Data Structures & Algorithms
Homework 5: Data Reduction: PCA in R
To complete this homework you will have to use R and R-Studio. If you do not already have them, they are available at no charge from the following links:
R download: –
R-Studio download (choose the free desktop version: –
In this exercise we will build on the R skills you learned in Week 2 to perform a data reduction analysis using PCA. Recall that PCA tries to find the axes that contribute the most to the variation in the data – in this case, which axes best separate malignant from benign tumors.
IN ORDER TO RECEIVE FULL CREDIT you are expected to comment each code block, describing what it does in detail. You will have to research some of the R commands we use on your own so that you understand what they are doing. You will receive 40 pts for running the exercise and 60 pts for answering the questions at the bottom of the assignment. You must also submit your R script along with these answers!
Let’s get started!
- Launch R Studio. From the FILE menu choose NEW FILE -> RSCRIPT.
- Using the hashtag comment indicator, put your name and the date at the top of your script.

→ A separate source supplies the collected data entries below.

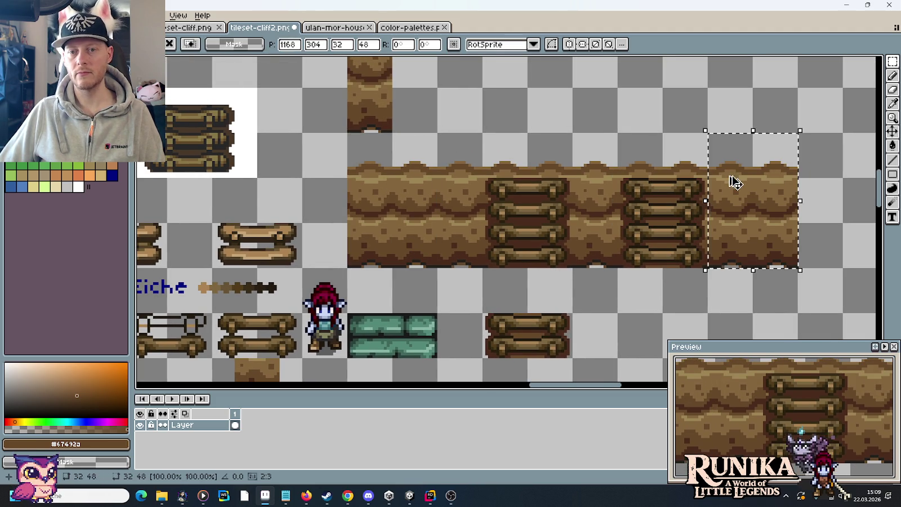
Commit the extra cliff tile and repaint two dark-band pixels with sampled #382c16
left_click(607, 128)
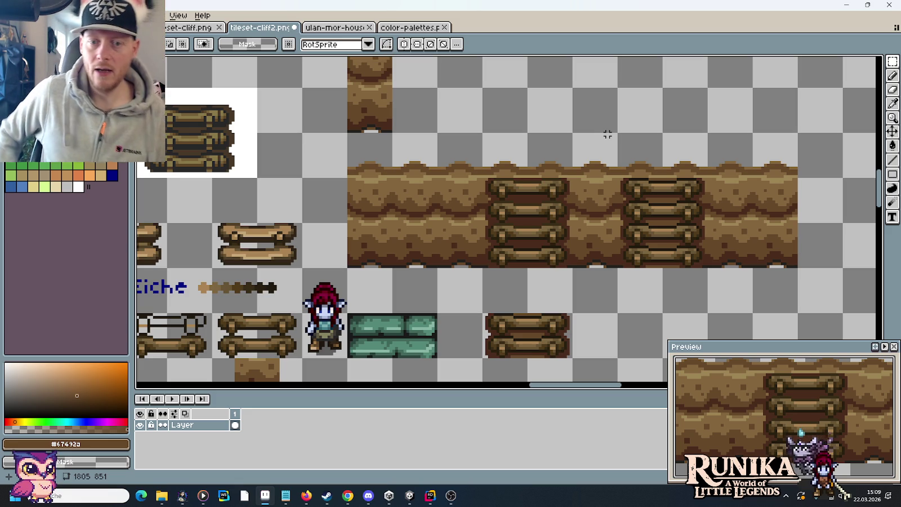
scroll(248, 331, "up", 2)
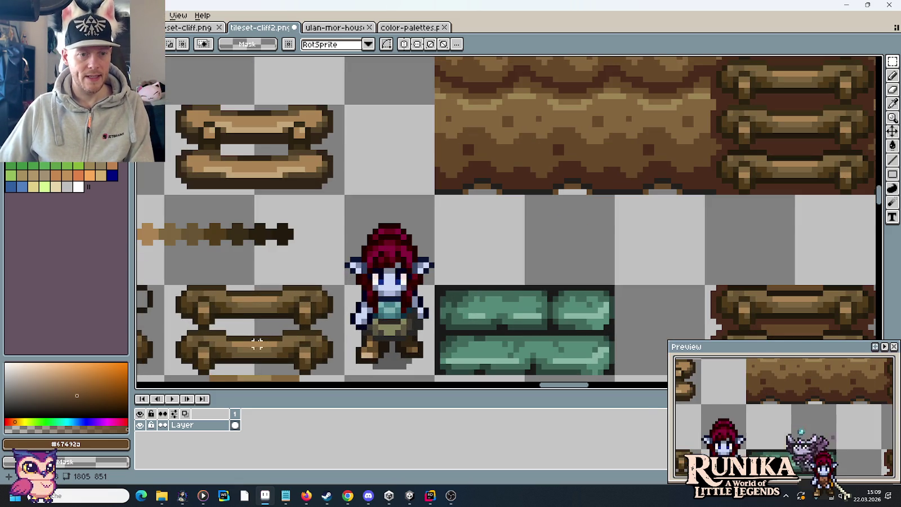
left_click(249, 331, "alt")
scroll(619, 239, "right", 2)
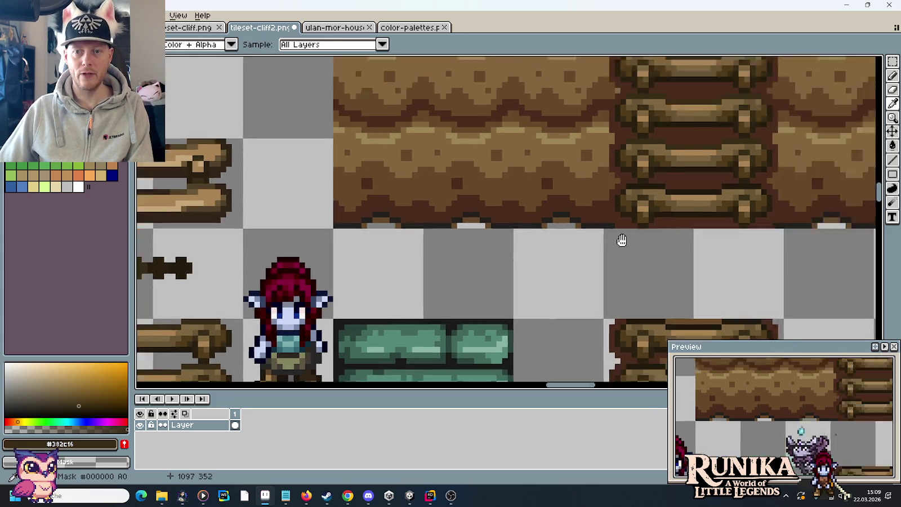
scroll(732, 202, "up", 2)
scroll(620, 207, "right", 3)
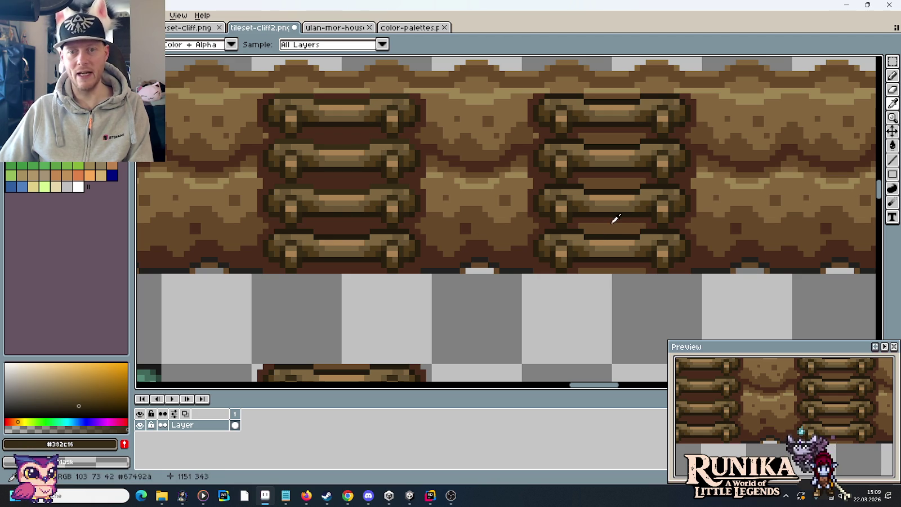
scroll(618, 227, "up", 3)
key("b")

- The PCA plots we will generate require the factoextra package, so you should install it the same way you have installed R packages previously. Then add this line to your script to make sure it is loaded into memory for this analysis:
library(factoextra)
- Now let’s load the data set. We will be using the Wisconsin Breast Cancer Data Set from the UCI Machine Learning repository; this dataset contains 30 columns of numerical data that has been extracted from breast cancer slide images. In order to simplify the exercise, the data has been combined into a single .csv file (wcbd.csv) and is in the CLASS RESOURCES section of the classroom. Download it and put it on your desktop, then load it into R:
wbcd <- read.csv(‘~/Desktop/wcbd.csv’)
Also, you should understand what each of the commands here is doing – for example, what is read.csv doing?

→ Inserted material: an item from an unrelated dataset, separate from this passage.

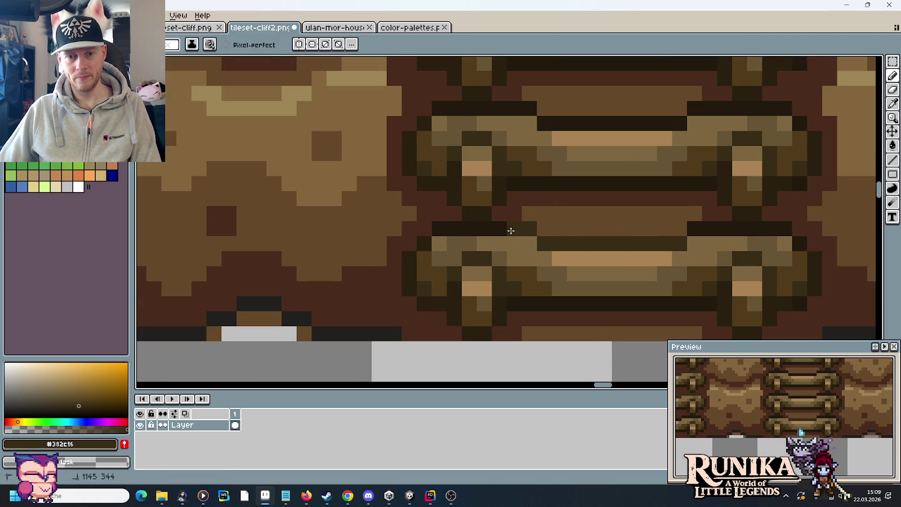
Repaint the middle and top dark bands of the lower two-log ladder tile
scroll(666, 257, "down", 5)
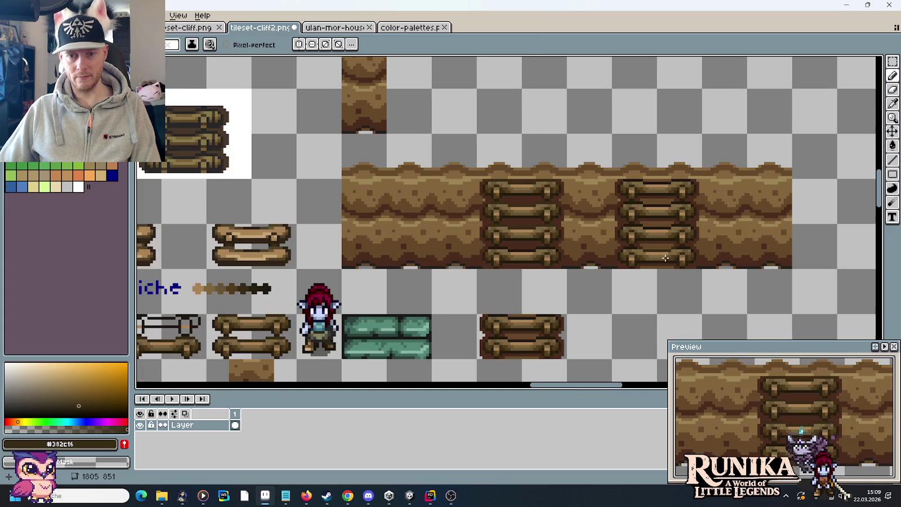
scroll(665, 258, "up", 1)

HINT: if you type a command into the console window, RStudio will try to autocomplete the command and offer you guidance on what parameters the command needs – including a link to the built-in help. Try this out by typing just the first three letters of the order command into the console.
- Take a look at the data set. Notice that the first two columns are not “data” but are descriptive information which we will exclude from the analysis. That leaves 30 columns of data to reduce down to the most meaningful two which we can plot on a 2D plot.

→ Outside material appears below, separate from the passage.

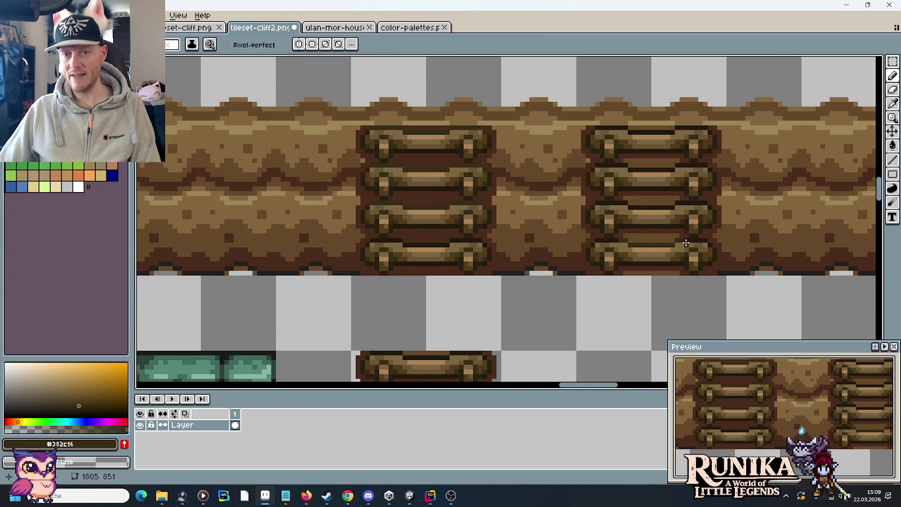
scroll(686, 243, "up", 3)
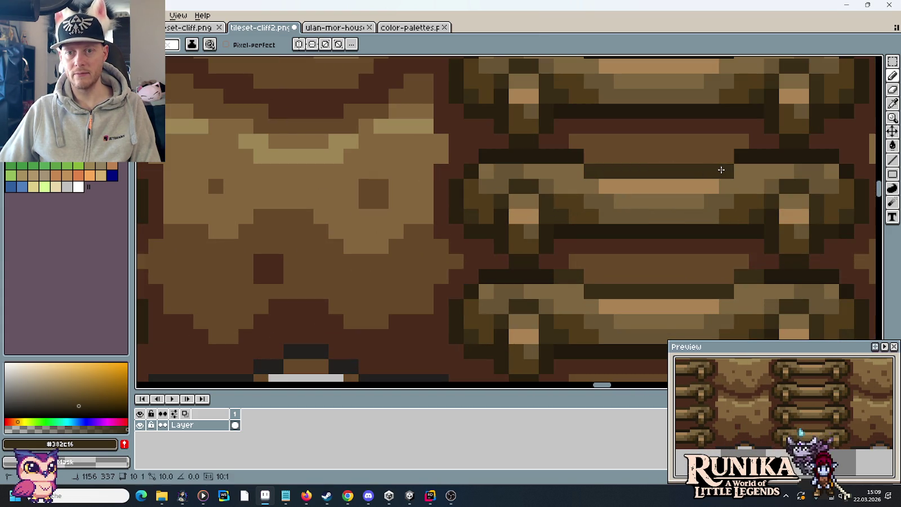
scroll(634, 179, "down", 1)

Now let’s proceed. To make things easier we’ll create a new matrix, removing the ID column from the original data set, and then add that column back in but as the row names:
wbcd.data <- wbcd[,c(2:32)]
row.names(wbcd.data) <- wbcd$id
- To run the PCA we will invoke the prcomp function on the data:
wbcd.pca <- prcomp(wbcd.data[c(2:31)], center = TRUE, scale = TRUE)
- We now have our principal components. To display them you can enter this command:
summary(wbcd.pca)
- Plotting the data is a simple matter of feeding the PCA into factoextra along with some parameters. This works particularly well for this type of data; for general purpose plotting you should explore ggplot2, which is probably the most popular plotting package available for R. Go ahead
fviz_pca_ind(wbcd.pca, geom.ind = “point”, pointshape = 21,
pointsize = 2,
fill.ind = wbcd$diagnosis,
col.ind = “black”,
palette = “jco”,
addEllipses = TRUE,
label = “var”,
col.var = “black”,
repel = TRUE,
legend.title = “Diagnosis”) +
ggtitle(“2D PCA-plot from 30 feature dataset”) +
theme(plot.title = element_text(hjust = 0.5))
QUESTIONS TO ANSWER:
- (10 pts) How many dimensions are in the original dataset? How do you know?
- (10 pts) What the the “center = true” and “scale = true” flags tell prcomp to do?
- (10 pts) We used the statement wbcd.data[c(2:31)] in the PCA command. What does this command do? Why was it necessary?
- (10 pts) How many principle components did you find in total?
- (10 pts) How much variation do the first and second component combined account for?
- (10 pts) Does the plot you generated show a good separation of malignant from benign cases? Why or why not?